С тех пор Сережа, другой раз встретив чиновника в сенях, заинтересовался им.
— Что ж, очень рад был? — спрашивал он.
— Как же не рад! Чуть не прыгает пошел отсюда.
— А что-нибудь принесли? — спросил Сережа, помолчав.
— Ну, сударь, — покачивая головой, шопотом сказал швейцар, — есть от графини.
Сережа тотчас понял, что то, о чем говорил швейцар, был подарок от графини Лидии Ивановны к его рожденью.
— Что ты говоришь? Где?
— К папе Корней внес. Должно, хороша штучка!
— Как велико? Этак будет?
— Поменьше, да хороша.
— Книжка?
— Нет, штука. Идите, идите, Василий Лукич зовет, — сказал швейцар, слыша приближавшиеся шаги гувернера и осторожно расправляя ручку в до-половины снятой перчатке, державшую его за перевязь, и подмигивая головой на Вунича.
— Василий Лукич, сию минуточку! — отвечал Сережа с тою веселою и любящею улыбкой, которая всегда побеждала исполнительного Василия Лукича.
Сереже было слишком весело, слишком всё было счастливо, чтоб он мог не поделиться со своим другом швейцаром еще семейною радостью, про которую он узнал на гулянье в Летнем Саду от племянницы графини Лидии Ивановны. Радость эта особенно важна казалась ему по совпадению с радостью чиновника и своей радостью о том, что принесли игрушки. Сереже казалось, что нынче такой день, в который все должны быть рады и веселы.

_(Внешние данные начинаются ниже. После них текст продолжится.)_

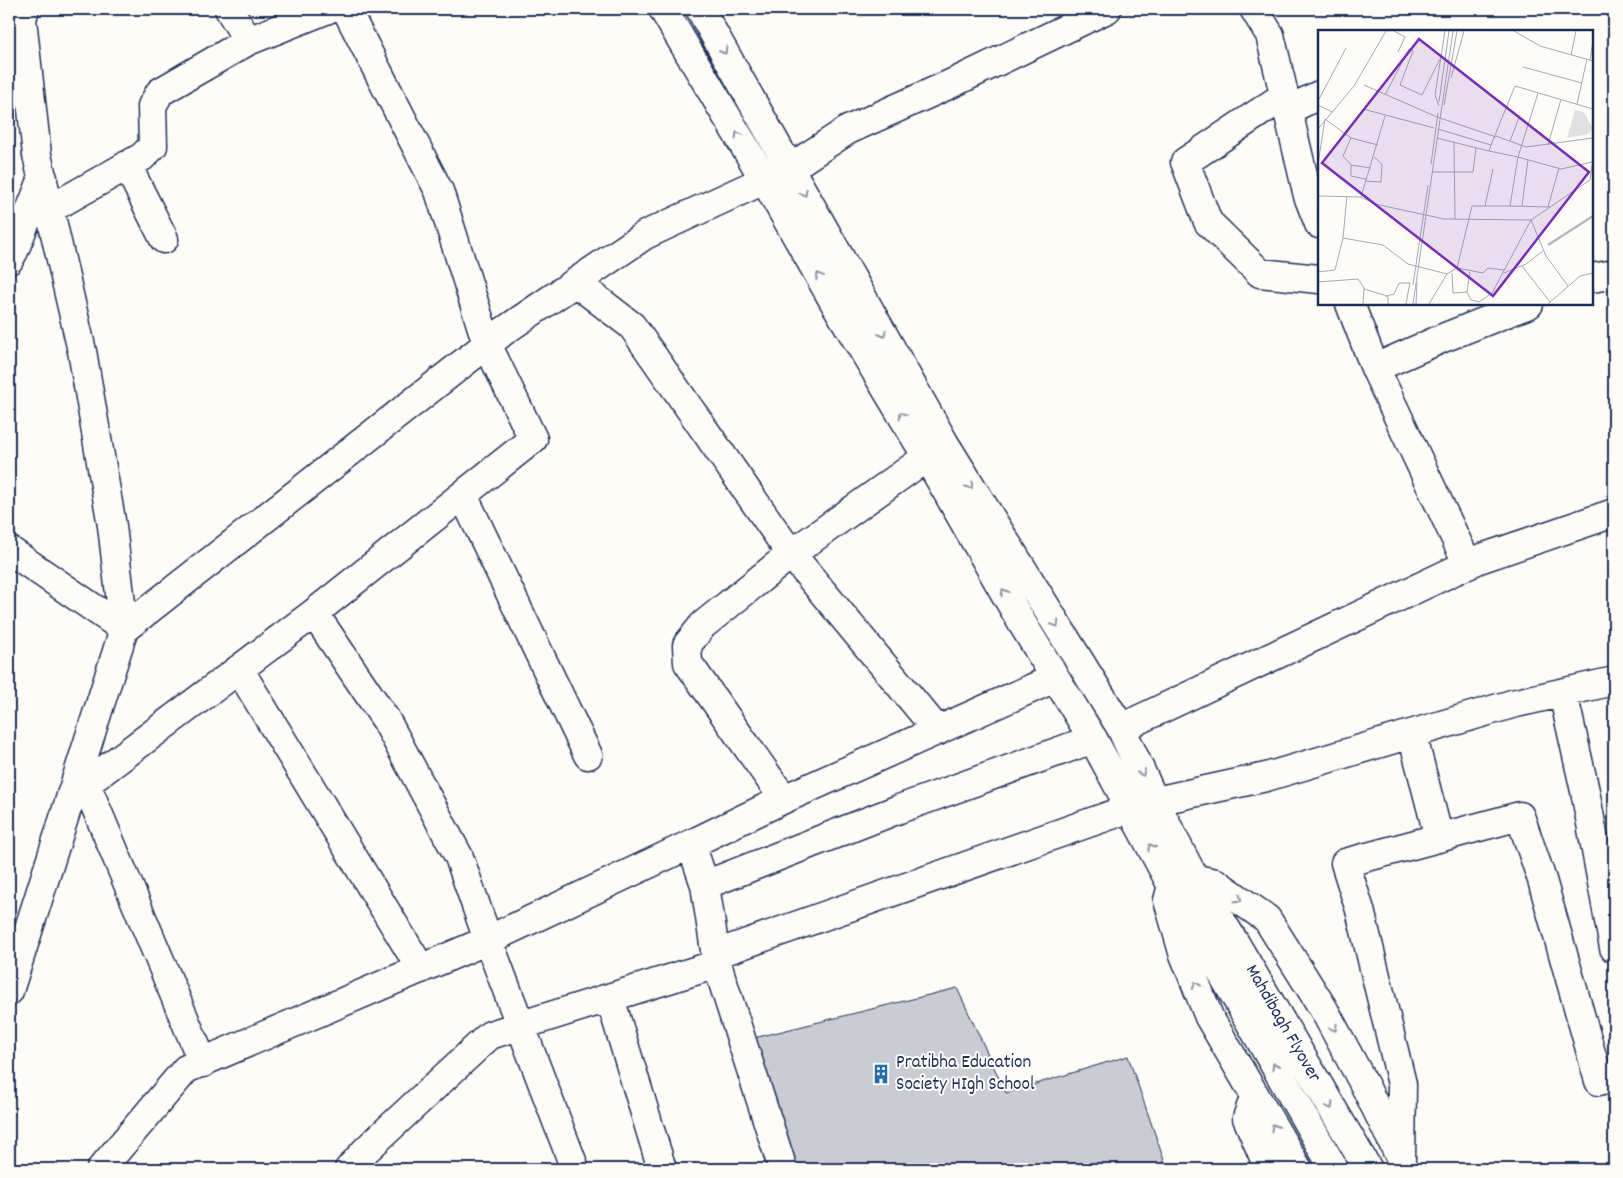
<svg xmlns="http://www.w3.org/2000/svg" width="1623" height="1178" font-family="Dekko,sans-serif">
	<rect width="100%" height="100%" fill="#fdfcf7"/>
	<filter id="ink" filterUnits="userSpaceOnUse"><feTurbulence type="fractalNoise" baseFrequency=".02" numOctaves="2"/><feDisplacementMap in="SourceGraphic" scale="10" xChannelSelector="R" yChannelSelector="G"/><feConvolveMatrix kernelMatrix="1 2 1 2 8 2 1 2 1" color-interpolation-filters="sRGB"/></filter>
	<g filter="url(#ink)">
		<path fill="#c9ccd3" stroke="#1b2f5e" d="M957,988L1006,1093L1128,1056L1167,1169H792L754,1038Z"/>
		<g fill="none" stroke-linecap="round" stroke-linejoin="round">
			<defs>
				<path id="minor" d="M229,9L248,41
					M1254,9L1270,35L1308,196L1319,224
					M1284,96L1185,162L1208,222L1260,273L1319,279
					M1288,110L1319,95
					M127,165L164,239
					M50,209L142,157L153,146L152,106L160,92L248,41L328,9
					M9,260L14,251L43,178
					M1592,278L1614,274
					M575,282L632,326L791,554L938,731
					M1350,304L1375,368L1468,565
					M1375,368L1443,338L1529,304
					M463,495L588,755
					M9,550L124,629
					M314,613L533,439L487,344L439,191L346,9
					M124,629L504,331L645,235L790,168L848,130L957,81L1107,9
					M239,669L421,969
					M1563,693L1585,791L1614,948
					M1121,728L1479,559L1614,513
					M1412,734L1439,838
					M86,784L203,1063
					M71,795L314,613L386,720L459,857L488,940L691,844L705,885
					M784,799L688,663L687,645L703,625L791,554L927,457
					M691,844L784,799L1055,678
					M1196,879L1216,883L1267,919L1323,1008L1365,1086L1399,1155
					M1172,886L1168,900L1183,952L1209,1017L1298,1169
					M716,954L1154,800L1165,799L1266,777L1512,704L1614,681
					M9,991L124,629L112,526L82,351L37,155L22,19L25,9
					M610,998L662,1169
					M1255,1095L1247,1118L1269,1169
					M1401,1159L1402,1084L1360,910L1345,863L1520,816L1542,880L1599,1081L1614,1077
					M101,1169L186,1069L488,940L575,1169
					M349,1169L367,1149L490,1035L717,964
					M783,1169L717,964L705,885L899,809L1093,739"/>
				<path id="major" d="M663,9L764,179L833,300L927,457L1022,623L1093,739L1172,886L1334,1169
					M700,9L945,444L1121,728L1154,800L1191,872L1235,943L1368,1169"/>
				<path id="highway" d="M1172,886L1191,872"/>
			</defs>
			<use href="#minor" stroke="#1b2f5e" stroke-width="31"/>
			<use href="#major" stroke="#1b2f5e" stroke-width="31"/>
			<use href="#highway" stroke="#1b2f5e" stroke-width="31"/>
			<use href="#minor" stroke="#fdfcf7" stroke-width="28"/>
			<use href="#major" stroke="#fdfcf7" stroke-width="28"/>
			<use href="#highway" stroke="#fdfcf7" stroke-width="28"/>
		</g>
		<defs><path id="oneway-chevron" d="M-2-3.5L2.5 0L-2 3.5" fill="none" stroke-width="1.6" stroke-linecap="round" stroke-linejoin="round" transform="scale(1.25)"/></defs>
		<g stroke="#8c96aa">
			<use href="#oneway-chevron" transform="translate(724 51) rotate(60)"/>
			<use href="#oneway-chevron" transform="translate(738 135) rotate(-121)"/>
			<use href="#oneway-chevron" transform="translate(804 193) rotate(61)"/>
			<use href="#oneway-chevron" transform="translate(819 276) rotate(-119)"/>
			<use href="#oneway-chevron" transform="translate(883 334) rotate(61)"/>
			<use href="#oneway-chevron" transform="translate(902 415) rotate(-121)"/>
			<use href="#oneway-chevron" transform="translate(970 486) rotate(58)"/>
			<use href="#oneway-chevron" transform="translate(1004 592) rotate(-120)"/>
			<use href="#oneway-chevron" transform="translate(1056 624) rotate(58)"/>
			<use href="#oneway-chevron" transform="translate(1142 773) rotate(66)"/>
			<use href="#oneway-chevron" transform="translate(1151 847) rotate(-118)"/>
			<use href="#oneway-chevron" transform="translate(1239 899) rotate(35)"/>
			<use href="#oneway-chevron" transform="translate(1196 985) rotate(-112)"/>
			<use href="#oneway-chevron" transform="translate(1334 1028) rotate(61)"/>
			<use href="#oneway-chevron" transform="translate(1275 1066) rotate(-120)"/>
			<use href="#oneway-chevron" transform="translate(1330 1106) rotate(60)"/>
			<use href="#oneway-chevron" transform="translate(1274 1127) rotate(-120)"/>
		</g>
	</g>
	<defs>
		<symbol id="building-bare" viewBox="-9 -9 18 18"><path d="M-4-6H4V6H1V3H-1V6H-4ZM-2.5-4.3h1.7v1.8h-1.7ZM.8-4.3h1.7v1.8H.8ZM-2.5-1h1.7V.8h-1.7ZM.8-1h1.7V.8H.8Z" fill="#1f6fb2" stroke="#fdfcf7" stroke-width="2.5" paint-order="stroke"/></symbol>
	</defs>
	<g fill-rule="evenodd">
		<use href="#building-bare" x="867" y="1060" width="28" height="28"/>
	</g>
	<g text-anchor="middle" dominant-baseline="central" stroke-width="4" stroke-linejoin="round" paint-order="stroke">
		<g font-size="19" fill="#1b2f5e" stroke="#fdfcf7">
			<text transform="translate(1282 1024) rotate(60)">Mahdibagh Flyover</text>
		</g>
		<g font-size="19" fill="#1b2f5e" stroke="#fdfcf7" text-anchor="start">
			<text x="896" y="1063">Pratibha Education<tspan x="896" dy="22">Society HIgh School</tspan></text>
		</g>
	</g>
	<g transform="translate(1318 30)">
		<rect width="275" height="275" fill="#fdfcf7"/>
		<path d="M257,80L266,82L275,99L270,104L249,108Z" fill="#e0e1e3"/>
		<path fill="none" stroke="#b3b8c5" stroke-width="2.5" d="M230,215L275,186"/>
		<path fill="none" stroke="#a3aaba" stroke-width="1" d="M76,1L87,7L80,22M196,1L222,16L275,31M253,25L258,1M272,30L275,10M205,37L264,53M133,48L146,1M46,55L119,87L178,107M220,63L200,127L243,139L274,132M67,65L91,19L95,21L82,55L104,65L122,29M0,71L28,18M121,72L131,1M259,74L269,29M0,75L14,82M126,75L139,1M121,76L117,65L127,1M7,89L33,108L60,115M0,99L36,56L68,1M120,99L173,115L197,56L275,79M27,105L45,79L116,98M178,106L208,117L275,108M33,108L25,126L33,135V146L48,149M119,108L171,121M192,111L202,85M136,112L137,189M173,115L171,121L200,127L192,176L232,177M230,115L243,69M0,134L7,89M113,134L120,83M33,135L53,138M115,142H155L158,118M47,151L63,152L64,134L56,127M0,166L43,167L57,174L126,189L213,190M43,167L67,86M167,176L175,139M204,176L210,130M230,177L241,138M213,190L228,226L250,256M25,208L65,215L90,234L129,244L139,238L154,176H192M204,236L232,272M139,238L165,243L170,238L186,240M0,242L17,240L25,208L29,166M152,242L149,262L153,270L161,272L174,263L213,190L272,150L275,128M134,243L135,263L149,262M186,243L208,234L225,221M0,252L40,249L46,258L45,274M95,255L110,155M46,259L66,265L70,267V274M68,266L76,264L81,253H92M88,274L92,252M95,274L135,1M98,274L99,252M111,274L129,244M230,274L262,246L275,243"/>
		<path fill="#7b2cbf" fill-opacity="0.15" stroke="#7b2cbf" stroke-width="2.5" d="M101,9L271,142L175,266L4,133Z"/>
		<rect width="275" height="275" fill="none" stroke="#1b2f5e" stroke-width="2.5"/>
	</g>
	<rect width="1623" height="1178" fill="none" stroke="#fdfcf7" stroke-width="30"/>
	<rect x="15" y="15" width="1593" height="1148" fill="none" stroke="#1b2f5e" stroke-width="2" filter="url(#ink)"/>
</svg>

— Ты знаешь, папа получил Александра Невского?
— Как не знать! Уж приезжали поздравлять.
— Что ж, он рад?
— Как Царской милости не радоваться! Значит, заслужил, — сказал швейцар строго и серьезно.
Сережа задумался, вглядываясь в изученное до малейших подробностей лицо швейцара, в особенности в подбородок, висевший между седыми бакенбардами, который никто не видал, кроме Сережи, смотревшего на него всегда не иначе, как снизу.